(Change listing data)

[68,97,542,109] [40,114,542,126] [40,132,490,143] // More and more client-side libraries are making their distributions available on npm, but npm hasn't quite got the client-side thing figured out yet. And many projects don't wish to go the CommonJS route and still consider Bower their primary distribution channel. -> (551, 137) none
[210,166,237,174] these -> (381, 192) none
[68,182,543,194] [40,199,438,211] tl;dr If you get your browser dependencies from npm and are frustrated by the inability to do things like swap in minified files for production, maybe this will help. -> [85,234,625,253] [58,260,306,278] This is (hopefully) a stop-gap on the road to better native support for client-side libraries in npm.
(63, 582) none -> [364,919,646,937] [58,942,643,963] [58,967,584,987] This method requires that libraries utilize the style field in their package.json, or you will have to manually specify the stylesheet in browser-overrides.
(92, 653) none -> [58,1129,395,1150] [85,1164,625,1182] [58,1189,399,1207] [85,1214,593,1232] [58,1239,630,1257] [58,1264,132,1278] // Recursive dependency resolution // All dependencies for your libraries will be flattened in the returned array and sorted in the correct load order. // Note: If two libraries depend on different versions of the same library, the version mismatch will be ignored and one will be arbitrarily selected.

**What the exercise asks**. From the records above, show each line that contains the word "side".

**Written response**.
[68,97,542,109] [40,114,542,126] [40,132,490,143] // More and more client-side libraries are making their distributions available on npm, but npm hasn't quite got the client-side thing figured out yet. And many projects don't wish to go the CommonJS route and still consider Bower their primary distribution channel. -> (551, 137) none
[68,182,543,194] [40,199,438,211] tl;dr If you get your browser dependencies from npm and are frustrated by the inability to do things like swap in minified files for production, maybe this will help. -> [85,234,625,253] [58,260,306,278] This is (hopefully) a stop-gap on the road to better native support for client-side libraries in npm.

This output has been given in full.